I was given the option of living in my parents' flat, where I will have to pay them roughly R6 000 per month to cover the existing bond. My parents have also given me the option of taking over the flat whenever we feel we are ready.

Is it better to buy a place in the current economic climate? Is the property market going to get better?

What's the worst-case scenario for interest rates?

With rates heading higher, along with volatile fuel prices as well as inflation hotting up, I really do not want to find myself stuck in the mud after making what I think would be the biggest investment of my life.

Erwin Rode, a property valuer and economist at Rode & Associates, responds:


The property cycle is very long – think 15 years or so on average.

This means there are long periods when property prices are not moving much, and then there are short periods during which prices burst through the long-term trend.

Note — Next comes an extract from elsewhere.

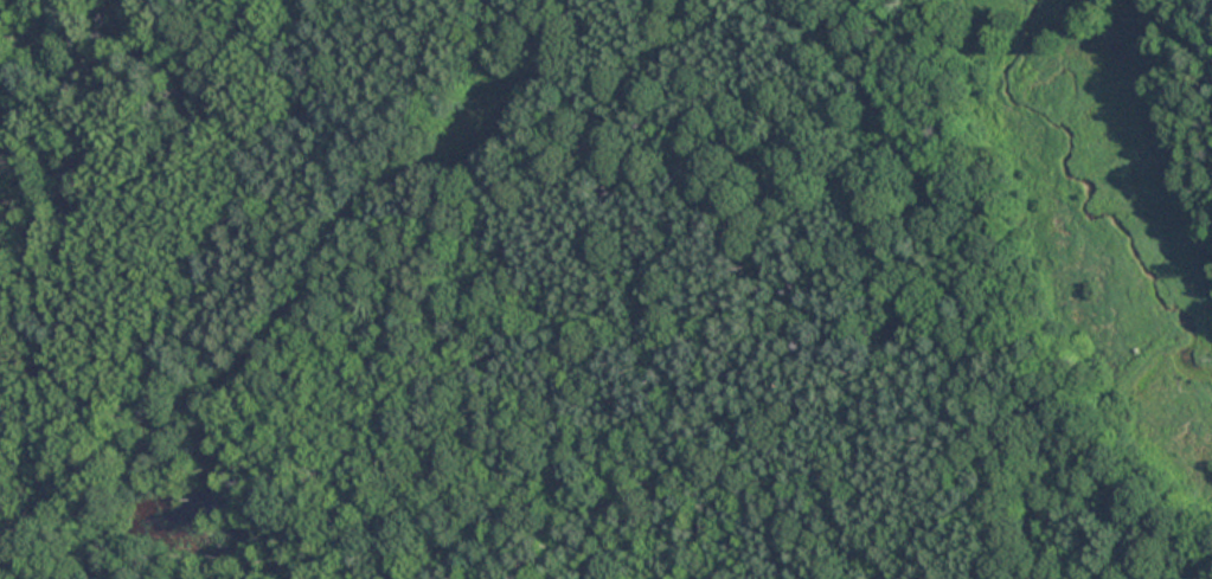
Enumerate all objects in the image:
park: (606, 289)

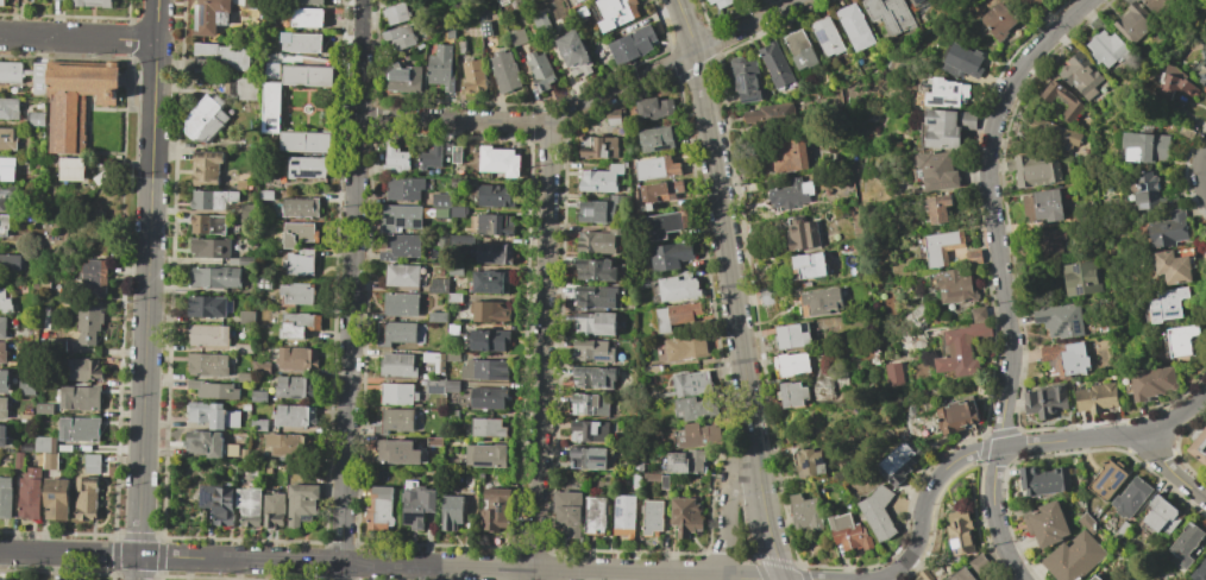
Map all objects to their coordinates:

Between about 2004 to 2008 we had our short, sharp rally, with prices ending up well above replacement costs. Yes, the unfortunates who bought in this period were paying, um, too much.

Thus, we are now in the long period of correction. Disregarding the coming pressure on the poor over-stretched consumer, and disregarding a few other niggles, this suggests that for the next few years prices will grow at a rate lower than inflation.

This means one should realistically not buy a house with a capital growth expectation; rather see a roof over your head as just that. A roof one can buy or rent, just like a photocopier. Renting currently is cheaper - much cheaper - than buying, never mind the coming interest rate rises (think two percentage points).

My advice, purely from a utilitarian point of view, is to rent the roof. Calculate how much you would have paid the bank per month if you had bought a house (go to any bank's website), deduct your rent, and save this difference religiously.

The chances of the house market showing significant capital growth over the next few years are slim.

Thus, after about four or five years of renting and saving on the instalment you would otherwise have paid the bank, you will be better off from a capital point of view, and you will be able to put down a sizeable deposit on a house. However, because this advice is gratis, you will nevertheless buy today and make the bank rather than the landlord rich.  

But then, you are young and want to knock out that wall, renovate the kitchen, hammer new nails into those walls still standing, and so on. How I envy you!